ACKNOWLEDGMENTS

While it should be readily apparent that The Taker is a work of the imagination, a measure of research went into it, especially regarding the history of the state of Maine. I drew on two volumes in particular: Maine in the Early Republic, edited by Charles E. Clark, James S. Leamon, and Karen Bowden (University Press of New England, 1988), and Liberty Men and Great Proprietors: The Revolutionary Settlement on the Maine Frontier 1760-1820, written by Alan Taylor (University of North Carolina Press, 1990). Any mistakes or inaccuracies are my own.

It’s often said that a writer’s life is lonely and that we write in solitude, and while that’s mostly true, it would be impossible to make it to publication without relying on the help and good nature of many people along the way. I’d like to thank the readers of previous versions of this novel, including Dolores, Lisa, Randy, Linda, Jill, Kelley, and Kevin; my professors at Johns Hopkins, Tim Wendel, Richard Peabody, Elly Williams, David Everett, and Mark Farrington; Elyse Cheney and Jeff Kleinman for their early encouragement; and the wonderful organizers of the Squaw Valley Community of Writers.

________________

*What is required:*
According to the acknowledgments, who wrote Liberty Men and Great Proprietors?

________________

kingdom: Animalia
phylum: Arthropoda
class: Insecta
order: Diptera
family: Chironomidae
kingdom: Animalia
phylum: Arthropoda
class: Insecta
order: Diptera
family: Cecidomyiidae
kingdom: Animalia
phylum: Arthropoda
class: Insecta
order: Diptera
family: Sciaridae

________________

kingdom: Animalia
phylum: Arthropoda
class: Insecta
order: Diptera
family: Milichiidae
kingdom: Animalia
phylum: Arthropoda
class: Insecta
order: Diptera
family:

________________

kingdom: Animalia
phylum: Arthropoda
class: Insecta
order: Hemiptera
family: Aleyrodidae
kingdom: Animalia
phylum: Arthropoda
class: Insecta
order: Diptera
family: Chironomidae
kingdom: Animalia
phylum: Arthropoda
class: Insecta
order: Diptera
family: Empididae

________________

*Written reply:*
Alan Taylor